[vlc-devel] [RFC, PATCH 1/6] demux/mkv: Added EbmlTypeDispatcher (including changes to Makefile.am)

Filip Roséen filip at videolabs.io
Thu Mar 3 13:30:22 CET 2016


The EbmlTypeDispatcher is a type used to "dispatch" an object of type
EbmlElement* to an appropriate callback depending on the dynamic type of
the referred to object.

It can effectivelly replace the massive if-else branches found
throughout the module by not only making the code easier to understand
and maintain, but also by making it _a lot_ faster (benchmarks show a
speed increase between 450 and 700% in terms of lookup).

--

-----------------------------------------------------------------------
dispatcher.hpp
-----------------------------------------------------------------------

This header declares a bunch of helpers to easily interact and register
callbacks to a certain dispatcher (such as EbmlTypeDispatcher), as well
as thread-safely creating and initializing such dispatcher.
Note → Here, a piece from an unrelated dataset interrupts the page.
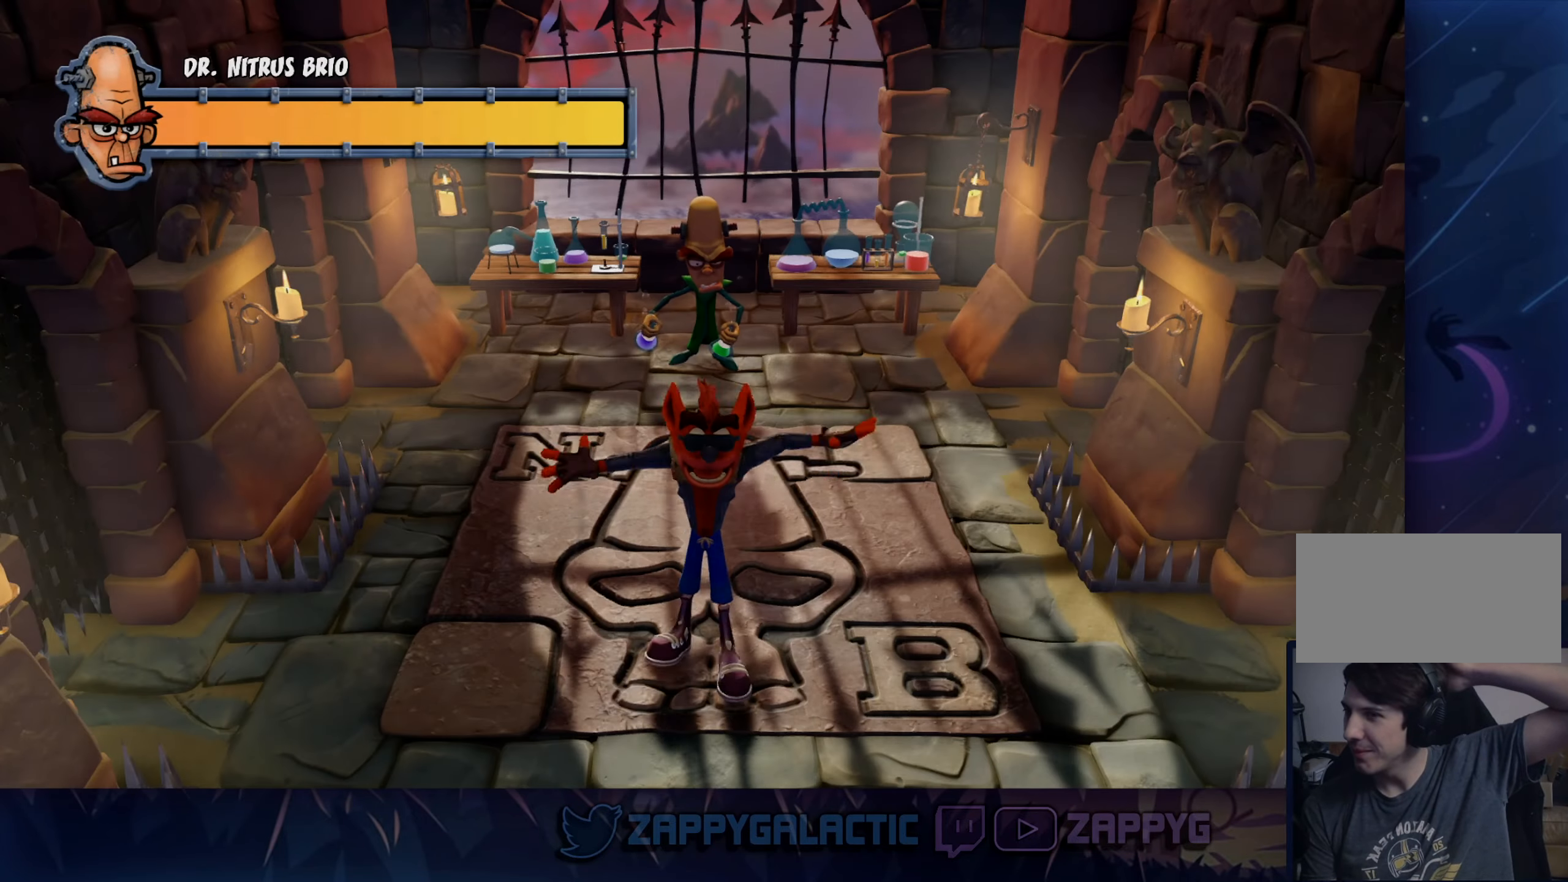
{"buttons": [], "left_stick": "center", "right_stick": "center", "events": []}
Since this module is stuck in C++03 land, there are some quirks in the
language specification that does not allow us to write as clean code as
we would want.

In C++11 we could use a lookup-table filled with lambdas, but since the
feature (obviously) is not available in C++03 we have two alternatives.

  - Write the function declaration + definition by itself, and then
    manually register the function in the appropriate instance of the
    dispatcher type.

  - Introduce MACROs that does this automatically through some clever
    loop holes in the language (that are required to exists according to
    the ISO/IEC 14882:2003(E) C++ Standard).

`dispatcher.hpp` choose the latter route, because the first alternative
is even more ugly than a massive if-else tree (and very error prone)--
plus:

  - The functions would be distant by definition so by looking at the
    code responsible for registering the callback will not tell you what
    will actually be executed.

  - Implement the function but forget to include it in the dispatcher
    will yield undesirable behavior.

  - Removing the code responsible for registrering the callback will
    create lingering function definitions, which will affect
    maintenance.

  - Introducing two handlers for the same type would not yield a compile
    time diagnostic.

The MACRO approach (even though I try to avoid MACROs at all cost)
solves all of the issues listed above, and more.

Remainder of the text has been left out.